▶ [Assigned task]
Which usernames have posts in the forum thread about moving to Yorkshire? List every one.

▶ [Selected text]
# May be moving to Yorkshire?



## janeb (Dec 8, 2009)

Currently live in Newcastle, which we both love, but Mr JB has been offered 2 jobs - one in York and one in Leeds - he's trying to work out which one he wants to take as both are great, I think he'll go for the Leeds one...

Anyway, if he took York he could commute, if he takes Leeds he can't - in the short term he'll rent a place during the week but medium to longer term we'll prob rent out our house here for a while and move to rent somewhere in Yorkshire - I can as easily work from Yorkshire as the NE as my job covers the North of England

But where to live?

We both like cities but not mad busy or huge ones
Some commute is ok, but not too much as he's a bastard at getting up in the morning.
My Leeds office is 10 mins walk from the station
His office would be a 20 min bus ride
I love the seaside (ok, not much we can do about that!)
Prefer older houses, could cope with a flat if we had to but not ideal
Rural is fine but needs good transport, he doesn't drive
We don't want to live in a very studenty area - too old for the late nights and the noise 

I'm thinking York'ish and commute in

Any recommendations? Or places to really avoid?

cheers


----------



## Puddy_Tat (Dec 8, 2009)

It's about 20 years (eek!) since i lived in Leeds, so my knowledge of it is probably not going to be helpful.

I have some friends who live in York, and while (broadly speaking) they like it, having to fight their way through hordes of tourists to get anywhere is occasionally a bit annoying...


----------



## derf (Dec 9, 2009)

Leeds is a shit tip.
York is nice.

Hope that helps.


----------



## The Black Hand (Dec 9, 2009)

janeb said:


> Currently live in Newcastle, which we both love, but Mr JB has been offered 2 jobs - one in York and one in Leeds - he's trying to work out which one he wants to take as both are great, I think he'll go for the Leeds one...
> 
> Anyway, if he took York he could commute, if he takes Leeds he can't - in the short term he'll rent a place during the week but medium to longer term we'll prob rent out our house here for a while and move to rent somewhere in Yorkshire - I can as easily work from Yorkshire as the NE as my job covers the North of England
> 
> ...

▶ [Record extracts]
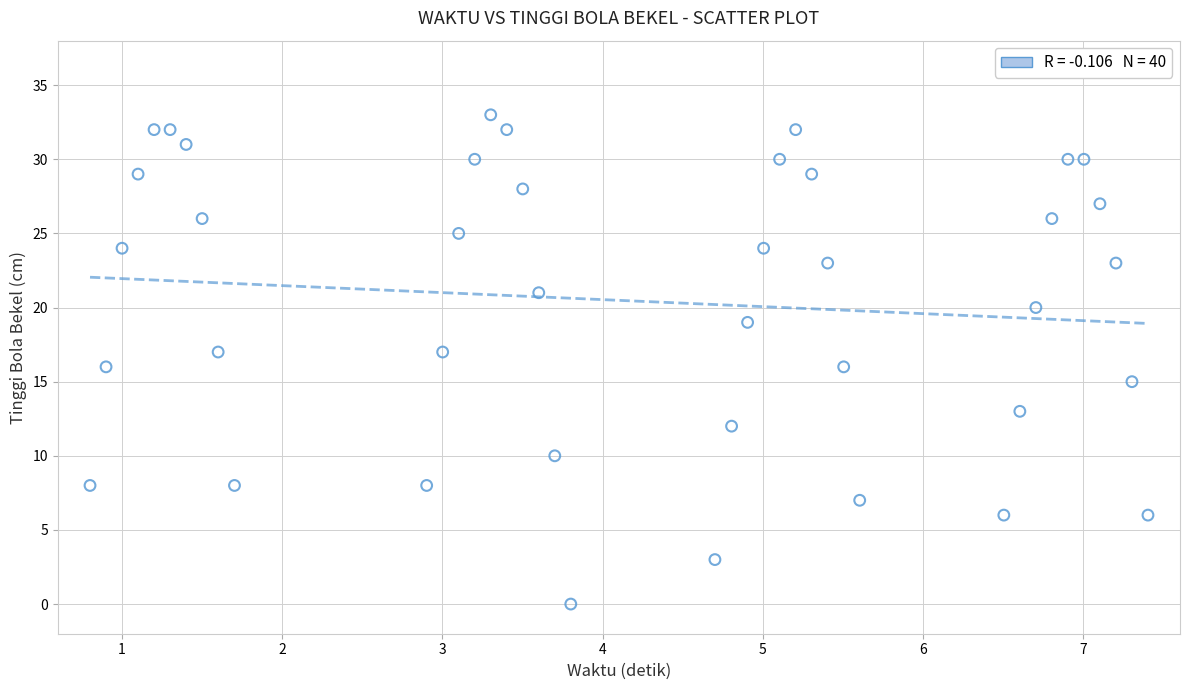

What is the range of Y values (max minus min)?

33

---

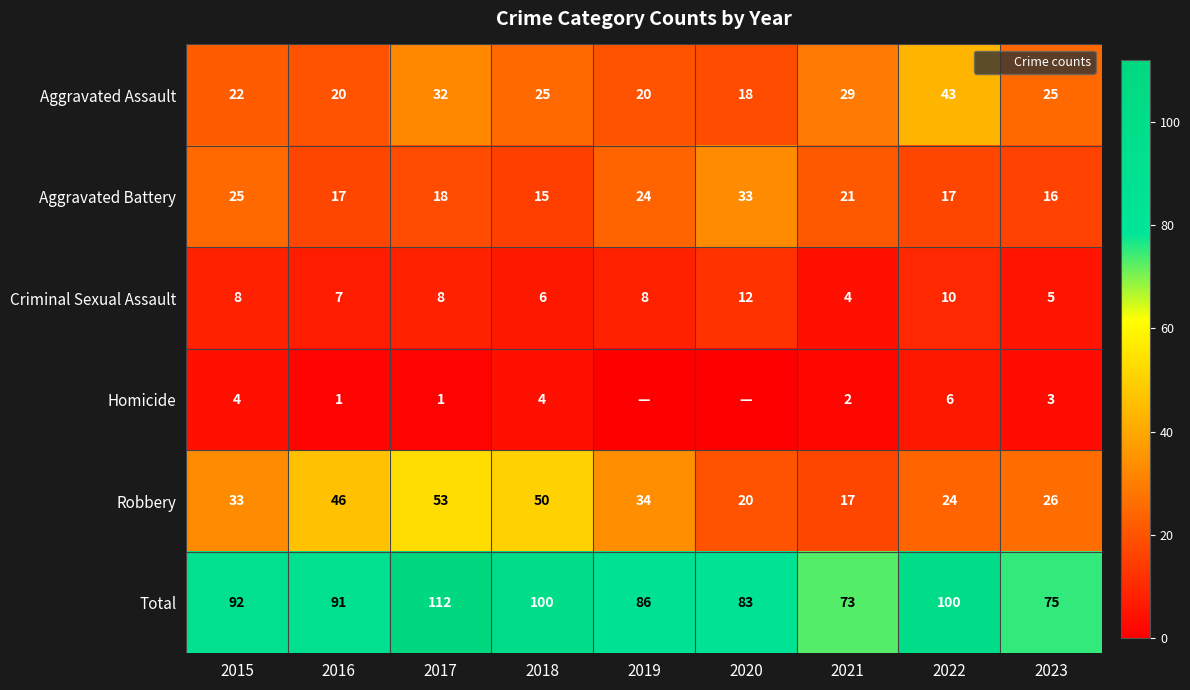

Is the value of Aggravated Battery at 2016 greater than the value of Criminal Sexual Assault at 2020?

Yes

▶ [Reply to the task]
janeb
Puddy_Tat
derf
The Black Hand